- TESTO DA ESAMINARE -

_ _ _ _ _

Recensione

Seppure uscito a marzo non è mai troppo tardi per parlare di questo disco.

I Deflore hanno pubblicato un disco totale, pieno di suoni e stili, ma soprattutto fedele alla linea del rumore. Spectrum Epicentre è un disco che affronta una tempesta durissima e duratura nell’oceano della musica di avanguardia, nel senso che questo gruppo sta proprio davanti. Industrial, techno, elettronica, accenni di metal, reminiscenze di Narcolexia e come substrato dei Cccp, i Deflore portano avanti un discorso musicale splendido e davvero unico. La spina dorsale del progetto è il ritmo, soprattutto l’esplorazione e la manipolazione di quest’ultimo, la costante ricerca sonica più che sonora, e la incredibile varietà di vedute, e qui il pensiero laterale musicale diventa dominante. Loro stessi definiscono la loro musica psichedelia industriale, ma è una definizione per difetto, perché qui c’è tantissimo d’altro. Nella stessa canzone ci sono Godflesh, una colonna sonora in stile Wipeout, e poi un’atmosfera da convento maledetto. L’elettronica rimbalza tra muri di chitarre, e i sintetizzatori si fanno un giro su autostrade desertiche, con i Kraftwerk dentro l’autoradio per poi esplodere gioiosamente. Sinceramente è un disco che è davvero difficile da descrivere, perché ha mille spigoli, angoli ciechi dove le sorprese sono sempre dietro l’angolo.
Continua l’avventura rumorista e avanguardistica di Christian Ceccarelli e Emiliano Di Lodovico.

TRACKLIST
1. MASTICA / ME
2.BETONIERA
3.APOLLO
4.RARE / FRACTO Phase I
5.KING DEAF
6.TREESONG

LINE-UP
Christian Ceccarelli – Bass, Grooves, Samples and Snyths.
Emiliano Di Lodovico – Guitar, Synths and Radio.

_ _ _ _ _

- DATI ESTRATTI -
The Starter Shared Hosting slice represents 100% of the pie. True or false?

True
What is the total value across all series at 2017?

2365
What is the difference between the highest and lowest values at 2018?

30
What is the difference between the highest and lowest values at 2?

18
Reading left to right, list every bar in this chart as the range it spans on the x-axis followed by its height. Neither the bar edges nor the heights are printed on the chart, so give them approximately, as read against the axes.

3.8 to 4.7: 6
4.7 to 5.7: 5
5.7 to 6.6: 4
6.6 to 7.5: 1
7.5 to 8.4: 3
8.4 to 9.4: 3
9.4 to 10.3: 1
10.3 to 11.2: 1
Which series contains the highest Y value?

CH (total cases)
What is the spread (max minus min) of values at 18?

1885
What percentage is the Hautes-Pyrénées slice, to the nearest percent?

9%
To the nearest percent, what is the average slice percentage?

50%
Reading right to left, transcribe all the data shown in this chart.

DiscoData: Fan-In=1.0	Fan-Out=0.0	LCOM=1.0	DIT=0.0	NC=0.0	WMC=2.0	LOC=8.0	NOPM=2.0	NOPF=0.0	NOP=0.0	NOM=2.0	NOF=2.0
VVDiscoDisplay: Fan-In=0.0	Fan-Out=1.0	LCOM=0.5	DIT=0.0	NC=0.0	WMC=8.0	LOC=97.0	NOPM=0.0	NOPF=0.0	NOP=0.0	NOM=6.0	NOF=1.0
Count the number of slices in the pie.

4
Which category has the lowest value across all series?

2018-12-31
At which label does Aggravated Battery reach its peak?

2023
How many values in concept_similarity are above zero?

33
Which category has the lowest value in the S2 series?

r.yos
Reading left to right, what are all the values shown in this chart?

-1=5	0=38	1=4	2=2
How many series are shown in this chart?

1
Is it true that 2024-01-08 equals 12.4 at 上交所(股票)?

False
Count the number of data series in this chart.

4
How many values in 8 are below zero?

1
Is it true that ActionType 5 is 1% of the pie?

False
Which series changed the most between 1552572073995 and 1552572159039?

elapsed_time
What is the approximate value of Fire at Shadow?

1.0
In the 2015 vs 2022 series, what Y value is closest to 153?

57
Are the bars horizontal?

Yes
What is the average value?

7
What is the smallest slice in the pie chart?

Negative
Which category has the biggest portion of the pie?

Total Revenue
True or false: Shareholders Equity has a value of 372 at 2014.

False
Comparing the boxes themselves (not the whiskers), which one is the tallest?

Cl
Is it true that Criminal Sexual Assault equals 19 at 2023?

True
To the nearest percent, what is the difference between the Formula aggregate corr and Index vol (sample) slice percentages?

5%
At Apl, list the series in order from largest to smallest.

_ _ _ _ _

- COMPITI DELL'ESERCIZIO -
a) Rispondi alle seguenti domande sulla recensione, una per riga:
(i) Con quale definizione i Deflore descrivono la propria musica?
(ii) Qual è il titolo del terzo brano della tracklist?
(iii) Quali strumenti suona Emiliano Di Lodovico secondo la line-up?
b) Riassumi la recensione in due frasi.
c) Trascrivi dalla recensione il passo compreso tra "Continua l’avventura rumorista" e "Synths and Radio.", estremi inclusi.

- RISPOSTE PER COMPITO -
a)
(i) Psichedelia industriale.
(ii) APOLLO.
(iii) Guitar, Synths and Radio.

b) La recensione descrive Spectrum Epicentre dei Deflore, uscito a marzo, come un disco pieno di suoni e stili, tra cui industrial, techno, elettronica e accenni di metal, fedele alla linea del rumore e fondato sul ritmo e sulla sua manipolazione. Il gruppo di Christian Ceccarelli ed Emiliano Di Lodovico definisce la propria musica psichedelia industriale, ma per la recensione è una definizione per difetto e il disco, con i suoi mille spigoli, è davvero difficile da descrivere.

c)
Continua l’avventura rumorista e avanguardistica di Christian Ceccarelli e Emiliano Di Lodovico.

TRACKLIST
1. MASTICA / ME
2.BETONIERA
3.APOLLO
4.RARE / FRACTO Phase I
5.KING DEAF
6.TREESONG

LINE-UP
Christian Ceccarelli – Bass, Grooves, Samples and Snyths.
Emiliano Di Lodovico – Guitar, Synths and Radio.